Your assignment> Extract all lines that hold "Gerber" from the records below.

((

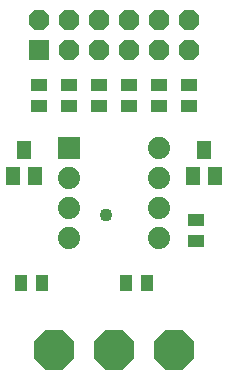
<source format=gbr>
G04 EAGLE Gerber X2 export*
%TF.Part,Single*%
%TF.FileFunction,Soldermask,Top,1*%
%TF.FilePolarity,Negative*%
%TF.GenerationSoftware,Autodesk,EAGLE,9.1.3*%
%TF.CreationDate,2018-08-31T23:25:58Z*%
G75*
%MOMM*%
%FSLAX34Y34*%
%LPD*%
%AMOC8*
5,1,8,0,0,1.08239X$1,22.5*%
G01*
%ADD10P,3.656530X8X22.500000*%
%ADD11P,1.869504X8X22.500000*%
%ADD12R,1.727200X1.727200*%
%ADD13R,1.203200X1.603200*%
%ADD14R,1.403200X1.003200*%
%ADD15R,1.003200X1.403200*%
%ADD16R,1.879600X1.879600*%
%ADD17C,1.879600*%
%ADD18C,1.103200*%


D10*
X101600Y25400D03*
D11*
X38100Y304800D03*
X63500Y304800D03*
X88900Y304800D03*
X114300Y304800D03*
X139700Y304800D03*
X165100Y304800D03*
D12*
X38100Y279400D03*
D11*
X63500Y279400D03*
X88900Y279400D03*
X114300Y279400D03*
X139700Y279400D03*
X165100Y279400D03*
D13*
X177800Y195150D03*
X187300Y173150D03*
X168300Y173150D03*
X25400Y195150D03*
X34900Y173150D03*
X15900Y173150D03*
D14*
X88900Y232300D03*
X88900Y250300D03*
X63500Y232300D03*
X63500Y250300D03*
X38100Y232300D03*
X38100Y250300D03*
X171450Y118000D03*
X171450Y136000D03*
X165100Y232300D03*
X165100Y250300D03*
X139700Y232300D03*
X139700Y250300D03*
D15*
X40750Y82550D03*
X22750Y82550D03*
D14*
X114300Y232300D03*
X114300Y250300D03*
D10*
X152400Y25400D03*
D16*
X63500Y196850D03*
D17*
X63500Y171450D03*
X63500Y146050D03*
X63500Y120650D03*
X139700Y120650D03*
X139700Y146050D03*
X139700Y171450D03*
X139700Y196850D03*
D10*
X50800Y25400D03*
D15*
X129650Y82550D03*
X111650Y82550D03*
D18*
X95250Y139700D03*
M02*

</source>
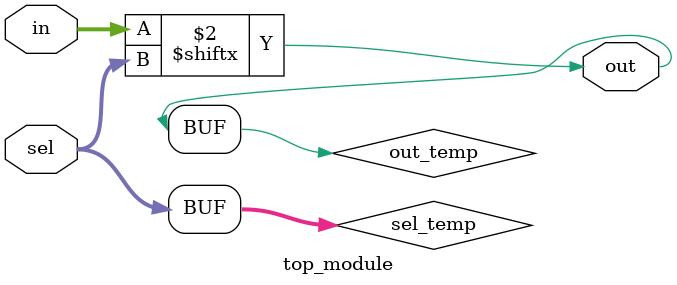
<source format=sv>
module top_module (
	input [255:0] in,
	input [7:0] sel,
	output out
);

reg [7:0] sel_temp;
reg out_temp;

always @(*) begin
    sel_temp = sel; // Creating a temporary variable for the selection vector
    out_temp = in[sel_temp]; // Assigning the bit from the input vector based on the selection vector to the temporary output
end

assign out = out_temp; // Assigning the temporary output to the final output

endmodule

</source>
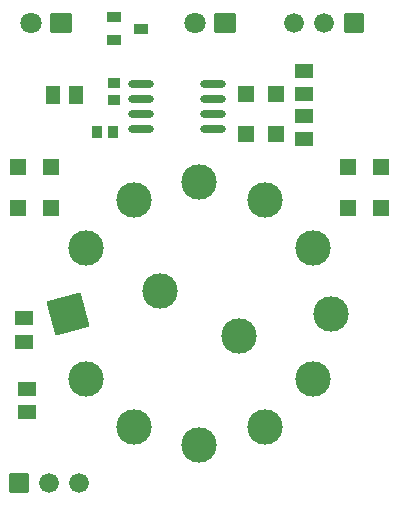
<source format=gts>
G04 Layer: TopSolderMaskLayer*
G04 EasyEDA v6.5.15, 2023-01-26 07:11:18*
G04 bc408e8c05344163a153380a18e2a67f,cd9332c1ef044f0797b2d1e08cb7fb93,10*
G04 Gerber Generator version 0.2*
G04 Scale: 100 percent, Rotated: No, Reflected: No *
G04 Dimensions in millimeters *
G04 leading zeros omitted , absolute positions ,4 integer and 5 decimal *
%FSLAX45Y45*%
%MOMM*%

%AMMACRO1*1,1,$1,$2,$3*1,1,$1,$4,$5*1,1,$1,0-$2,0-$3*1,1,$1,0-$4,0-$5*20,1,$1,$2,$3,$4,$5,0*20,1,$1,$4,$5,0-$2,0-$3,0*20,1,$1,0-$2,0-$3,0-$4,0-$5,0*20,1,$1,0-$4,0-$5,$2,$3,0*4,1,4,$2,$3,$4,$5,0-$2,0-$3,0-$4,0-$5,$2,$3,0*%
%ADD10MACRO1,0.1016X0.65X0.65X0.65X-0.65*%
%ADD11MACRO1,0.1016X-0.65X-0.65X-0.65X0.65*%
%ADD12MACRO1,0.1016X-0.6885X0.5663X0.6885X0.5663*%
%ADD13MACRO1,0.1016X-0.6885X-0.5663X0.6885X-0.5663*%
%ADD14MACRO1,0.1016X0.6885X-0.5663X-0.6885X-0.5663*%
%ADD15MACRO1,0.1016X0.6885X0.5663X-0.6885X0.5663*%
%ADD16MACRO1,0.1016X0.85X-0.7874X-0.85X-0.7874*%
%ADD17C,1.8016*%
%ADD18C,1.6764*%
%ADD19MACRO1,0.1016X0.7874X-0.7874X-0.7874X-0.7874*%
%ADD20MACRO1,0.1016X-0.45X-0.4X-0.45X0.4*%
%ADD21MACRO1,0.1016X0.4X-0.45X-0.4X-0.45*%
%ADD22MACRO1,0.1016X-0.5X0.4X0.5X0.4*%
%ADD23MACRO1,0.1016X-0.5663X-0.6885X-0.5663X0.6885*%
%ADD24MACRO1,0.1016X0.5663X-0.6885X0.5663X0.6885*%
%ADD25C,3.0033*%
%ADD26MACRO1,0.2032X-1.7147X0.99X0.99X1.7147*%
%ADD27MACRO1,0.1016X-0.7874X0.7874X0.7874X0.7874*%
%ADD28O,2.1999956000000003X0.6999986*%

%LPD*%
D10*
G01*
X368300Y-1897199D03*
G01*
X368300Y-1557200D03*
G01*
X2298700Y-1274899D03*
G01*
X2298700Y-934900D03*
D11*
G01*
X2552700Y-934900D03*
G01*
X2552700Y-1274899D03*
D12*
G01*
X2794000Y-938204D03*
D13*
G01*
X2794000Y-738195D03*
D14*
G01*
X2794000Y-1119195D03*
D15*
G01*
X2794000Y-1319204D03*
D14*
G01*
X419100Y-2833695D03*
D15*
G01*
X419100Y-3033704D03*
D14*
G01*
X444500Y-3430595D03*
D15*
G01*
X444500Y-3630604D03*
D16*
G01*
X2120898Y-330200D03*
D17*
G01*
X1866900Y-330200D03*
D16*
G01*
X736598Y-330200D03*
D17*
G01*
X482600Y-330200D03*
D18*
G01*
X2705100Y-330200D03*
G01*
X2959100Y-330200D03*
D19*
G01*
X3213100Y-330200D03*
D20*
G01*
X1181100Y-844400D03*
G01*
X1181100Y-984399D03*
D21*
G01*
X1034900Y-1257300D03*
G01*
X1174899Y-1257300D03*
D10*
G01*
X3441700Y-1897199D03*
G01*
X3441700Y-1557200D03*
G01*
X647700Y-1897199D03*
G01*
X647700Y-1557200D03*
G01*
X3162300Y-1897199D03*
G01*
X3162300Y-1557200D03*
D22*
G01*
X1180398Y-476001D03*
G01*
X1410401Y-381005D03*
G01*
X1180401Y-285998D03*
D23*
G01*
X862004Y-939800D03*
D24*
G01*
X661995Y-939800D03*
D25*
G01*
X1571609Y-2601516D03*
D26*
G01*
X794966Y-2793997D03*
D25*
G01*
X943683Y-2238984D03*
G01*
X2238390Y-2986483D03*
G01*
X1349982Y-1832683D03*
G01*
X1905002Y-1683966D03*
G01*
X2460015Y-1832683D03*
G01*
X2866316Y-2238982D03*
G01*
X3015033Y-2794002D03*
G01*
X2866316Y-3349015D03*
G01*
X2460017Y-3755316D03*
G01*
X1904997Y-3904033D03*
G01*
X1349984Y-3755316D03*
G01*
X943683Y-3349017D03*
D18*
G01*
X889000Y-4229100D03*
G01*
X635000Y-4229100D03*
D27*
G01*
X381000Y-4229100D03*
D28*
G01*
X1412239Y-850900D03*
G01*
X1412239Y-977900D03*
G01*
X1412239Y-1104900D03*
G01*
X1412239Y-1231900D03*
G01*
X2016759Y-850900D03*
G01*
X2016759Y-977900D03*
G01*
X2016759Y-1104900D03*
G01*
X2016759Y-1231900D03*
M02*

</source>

))

Solution to this task>
G04 EAGLE Gerber X2 export*
G04 Gerber Generator version 0.2*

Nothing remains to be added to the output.